L’exemple probant concerne les ventes d’armement à des pays qui ne sont pourtant pas sous embargo [3]. Des ONG, dont Amnesty International, ont saisi à l’encontre de l’Allemagne, l’Espagne, la France, l’Italie et le Royaume-Uni, la Cour pénale internationale pour qu’elle enquête sur le rôle des industries de la défense de ces pays. Cette action n’a aucune chance de prospérer, mais c’est l’effet médiatique qui est recherché.

La mondialisation donne place à des nouvelles formes d’action des acteurs globaux que sont les ONG de toutes nationalités qui viennent concurrencer gouvernements et Parlements. D’où se pose, de manière aiguë, la question du renouveau de la confiance dans la démocratie représentative.

 

Cet article de Noëlle Lenoir est inspiré d’un article plus complet qu’elle a publié dans le n°1105 de la Revue Politique et Parlementaire en janvier 2023.

 

[1] ln Conventions, Réguler la Mondialisation,

« Etude annuelle du Conseil d’Etat : le Droit Souple 27 juin 2014. Dans le dossier de presse accompagnant la remise de ce rapport, le Conseil d’État semble vouloir dicter la procédure d’élaboration des normes du droit souple ; il sermonne les associations d’employeurs à propos du Code AFEP/MEDEF qui n’aurait pas dû, selon lui, être publié « sans que les parties prenantes (syndicats, investisseurs, pouvoirs publics) ne soient inclus dans les négociations ». Remarque surprenante car une organisation professionnelle ou syndicale est libre de choisir la procédure qu’elle estime appropriée pour formuler des recommandations à ses membres.

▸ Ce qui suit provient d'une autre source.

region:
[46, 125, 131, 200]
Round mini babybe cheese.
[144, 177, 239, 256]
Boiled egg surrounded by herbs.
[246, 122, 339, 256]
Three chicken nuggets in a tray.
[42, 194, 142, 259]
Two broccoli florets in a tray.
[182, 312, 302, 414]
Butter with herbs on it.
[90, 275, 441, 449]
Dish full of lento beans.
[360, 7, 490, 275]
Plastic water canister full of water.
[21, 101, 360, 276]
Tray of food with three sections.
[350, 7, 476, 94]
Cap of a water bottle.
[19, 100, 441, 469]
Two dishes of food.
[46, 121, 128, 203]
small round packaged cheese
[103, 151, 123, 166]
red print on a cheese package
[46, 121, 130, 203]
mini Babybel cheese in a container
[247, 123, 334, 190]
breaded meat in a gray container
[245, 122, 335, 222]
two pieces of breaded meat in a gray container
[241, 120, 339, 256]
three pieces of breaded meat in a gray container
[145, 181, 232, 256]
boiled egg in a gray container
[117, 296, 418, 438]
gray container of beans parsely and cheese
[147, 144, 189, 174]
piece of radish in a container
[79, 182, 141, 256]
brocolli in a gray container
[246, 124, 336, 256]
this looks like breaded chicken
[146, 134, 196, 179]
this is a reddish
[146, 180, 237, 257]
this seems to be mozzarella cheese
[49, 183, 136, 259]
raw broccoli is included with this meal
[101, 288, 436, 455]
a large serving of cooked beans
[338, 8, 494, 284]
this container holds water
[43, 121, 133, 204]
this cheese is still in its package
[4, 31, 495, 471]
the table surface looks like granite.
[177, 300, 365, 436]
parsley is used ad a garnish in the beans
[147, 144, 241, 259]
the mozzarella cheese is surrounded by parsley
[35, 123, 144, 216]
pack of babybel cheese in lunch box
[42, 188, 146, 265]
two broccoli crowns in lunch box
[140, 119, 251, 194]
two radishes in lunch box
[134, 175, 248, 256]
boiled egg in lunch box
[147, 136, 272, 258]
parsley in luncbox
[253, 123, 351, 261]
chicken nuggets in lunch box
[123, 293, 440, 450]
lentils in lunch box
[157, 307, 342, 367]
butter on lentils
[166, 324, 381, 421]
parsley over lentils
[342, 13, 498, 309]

[2] Cons. const., na 86-217 DC du 18 nov. 1986, à propos de la Commission Nationale de la Communication et des Libertés. Pour le Conseil constitutionnel, l’article 21 de la Constitution ne fait « pas obstacle à ce que le législateur confie à une autorité de l’Etat autre que le Premier ministre, le soin de fixer, dans un domaine déterminé et dans le cadre défini par les lois et règlements, des normes permettant de mettre en œuvre une loi », cons. 58.

[3] L’Allemagne, qui avait décrété un tel embargo entre 2018 et 2020, n’a pas réitéré depuis lors son intention de le rétablir.

Noëlle Lenoir
Noëlle Lenoir est spécialisée en droit de la conformité, droit public, droit de la protection des données personnelles, régulation et concurrence, au niveau national, européen et international. Ministre des Affaires Européennes de 2002 à 2004 elle a aussi été la première femme et plus jeune membre jamais nommée au Conseil Constitutionnel (1991-2001). Noëlle Lenoir est également membre de de l’Académie française des Technologies et vice-présidente de la Chambre de Commerce Internationale (section française). Elle est, depuis mai 2017 l’un des trois membres du panel d’experts indépendants chargé de suivre les politiques et procédures de compliance chez Airbus.